Saturday, September 27, 2008

If it bleeds, it leads?

I was browsing around the science magazine websites this weekend, admiring this year’s winners of the International Science and Engineering Visualization Challenge. The contest has a lofty purpose, laid out on its homepage at the National Science Foundation

Some of science’s most powerful statements are not made in words. From the diagrams of DaVinci to Rosalind Franklin’s x-rays, visualization of research has a long and literally illustrious history. To illustrate is to enlighten.

How many people would have heard of fractal geometry or the double helix or solar flares if they had been described solely in words? In a world where science literacy is dismayingly rare, illustrations provide the most immediate and influential connection between scientists and other citizens, and the best hope for nurturing popular interest. Indeed, they are now a necessity for public understanding of research developments.

The National Science Foundation (NSF) and Science created the International Science and Engineering Visualization Challenge to celebrate that grand tradition—and to encourage its continued growth. The spirit of the competition is for communicating science, engineering and technology for education and journalistic purposes.
Well now, that’s pretty cool. And so are the images. You can see thumbnails at NSF, and nice big slideshows at National Geographic and msnbc.

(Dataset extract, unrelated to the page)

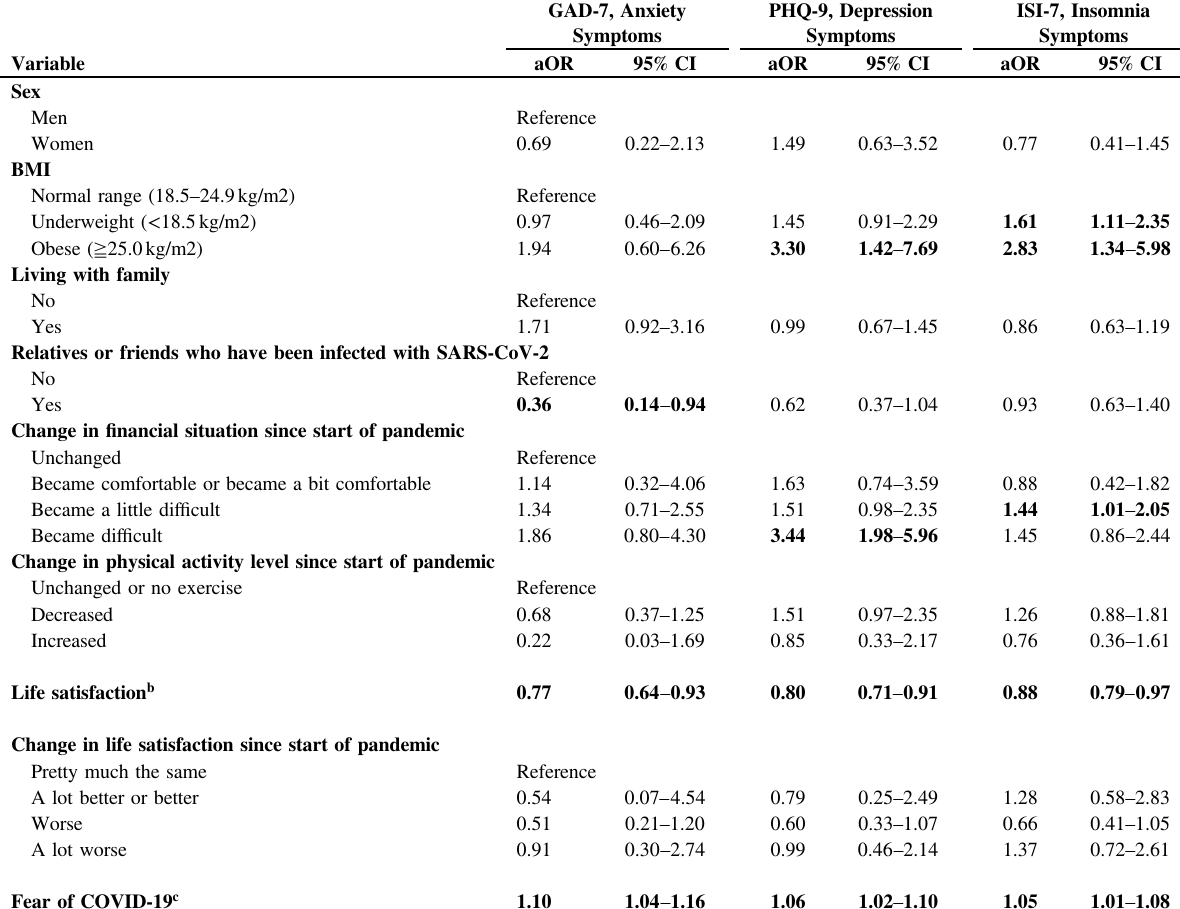
Table 4 Risk Factors for Anxiety, Depression, and Insomnia Symptoms by Multivariable Logistic Regression Analysis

I couldn’t help noticing how many of the stories announcing the winners led not with this 1st place photo of diatoms, called ‘The Glass Forest’…
Photo by Mario De Stefano, The Second University of Naples

...but with this honorable mention image of the a squid's fanged suckers, ‘Squid Suckers: The Little Monsters That Feed the Beast.’
Photo by Jessica D. Schiffman and Caroline L. Schauer, Drexel University
What is it about the scary side of science that is so much more appealing? Now that I think about it, I realize I’ve always loaded my earth and biological science courses with earthquakes and volcanoes, plagues and pestilence and things that go bump in the night. It’s an easy hook, but I wonder if it’s the best one. Is repeated reference to the violent and the flashy parts of biological processes simply a way to engage students so they pay some attention to the duller stuff? Or does making biology seem more like the latest video game than part of ordinary life distance them from understanding their real place in the natural world? By emphasizing nature red in tooth and claw, are we teaching science or presenting edutainment?